2. For each goal answer the following questions:

WHY is it important?

Why do you want to do it?

What are your driving factors (top 4-5 things that come to mind) 

What will it mean to you if you accomplish it?

What will it feel like if you accomplish it?

What will it mean to you if you don’t accomplish it?

What will it feel like if you don’t accomplish it?


3. Review – identify any potential conflicting goals. If any, continue here, if none, move on to next review in step 4.

Example: Goal #1- Be a consistent presence in my children’s lives Goal #2 – Travel the world solo for a year.

Add 2-3 more “why’s” to each to a little dig deeper, find the why to your why.

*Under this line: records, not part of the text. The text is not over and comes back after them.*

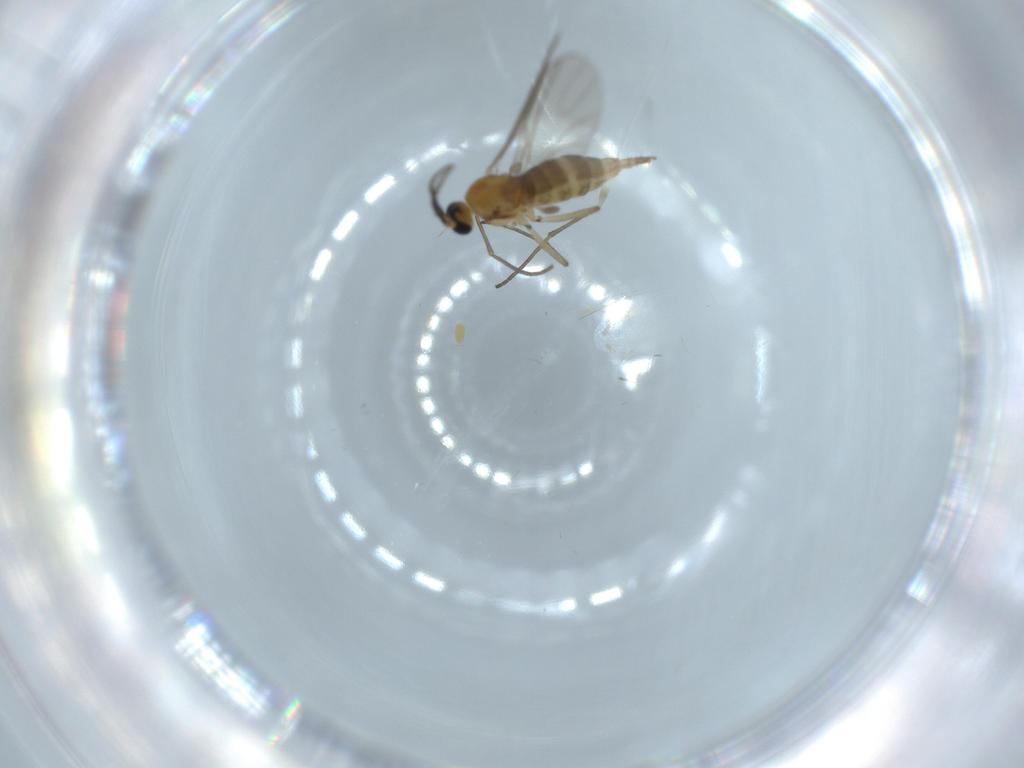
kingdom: Animalia
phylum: Arthropoda
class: Insecta
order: Diptera
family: Sciaridae
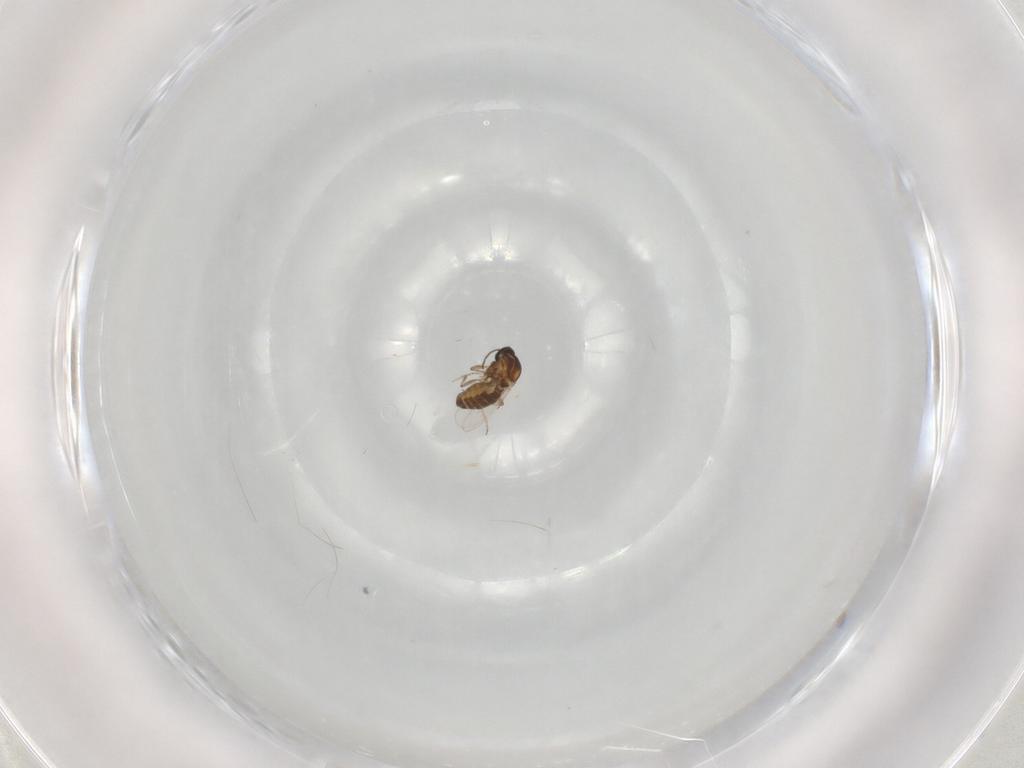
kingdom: Animalia
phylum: Arthropoda
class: Insecta
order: Diptera
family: Ceratopogonidae
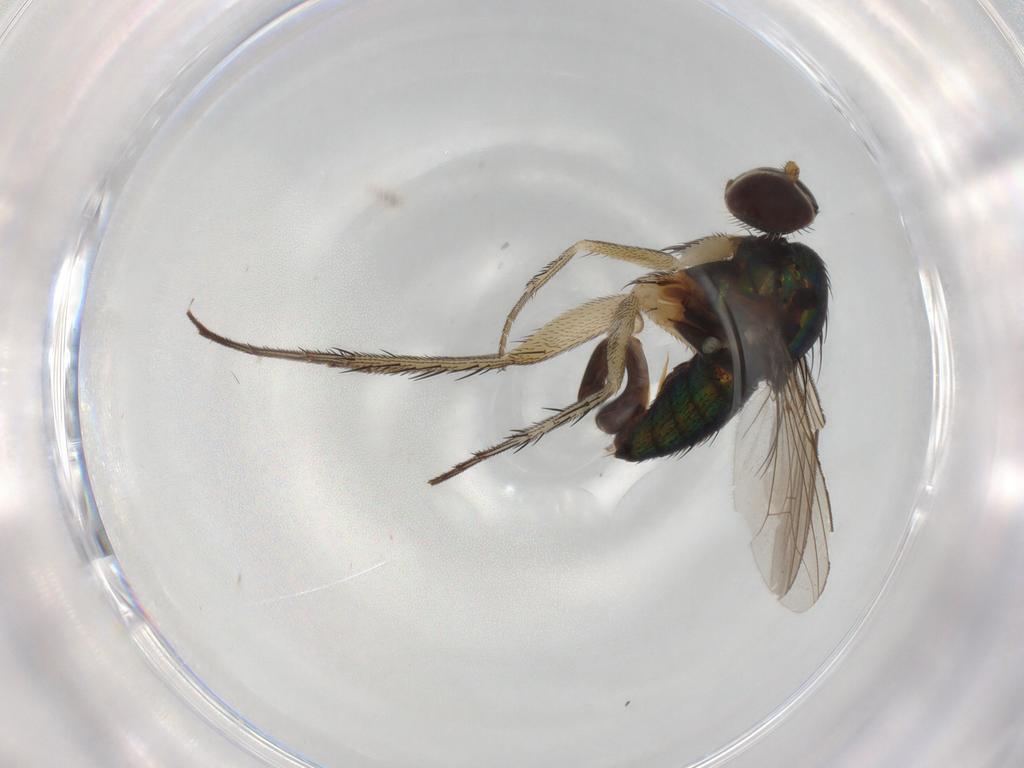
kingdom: Animalia
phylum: Arthropoda
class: Insecta
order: Diptera
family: Dolichopodidae
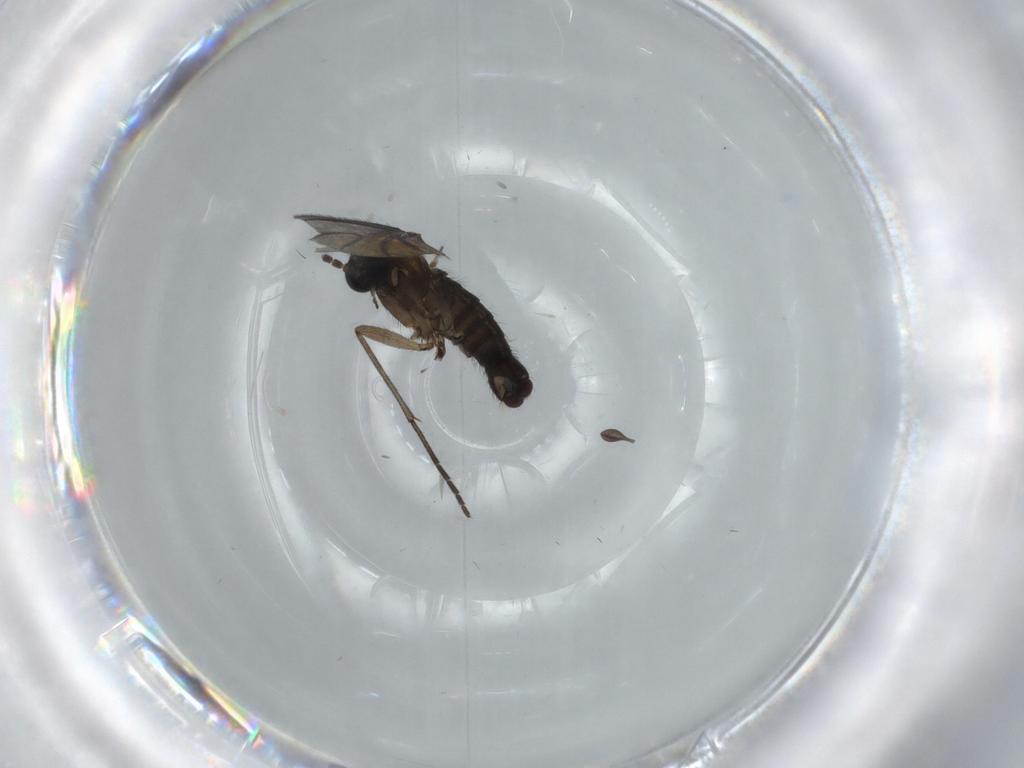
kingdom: Animalia
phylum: Arthropoda
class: Insecta
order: Diptera
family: Sciaridae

4. Review – Look for any external “why’s”. These are based on someone else’s opinion or perception. If any, continue here, If none, move on to next review in step 5.

Example: My family expects it of me.

Write down: WHY that person(s) drives you to succeeding on that goal; WHY does their opinion matter? If I remove the external why, what is my internal why?


5. Review – where do your “why’s” align? Where do they diverge? Is there a theme to what your most important “why”/ driving motivator is? What one “why” is non-compromisable?


Use the above information to reprioritize and/or eliminate goals.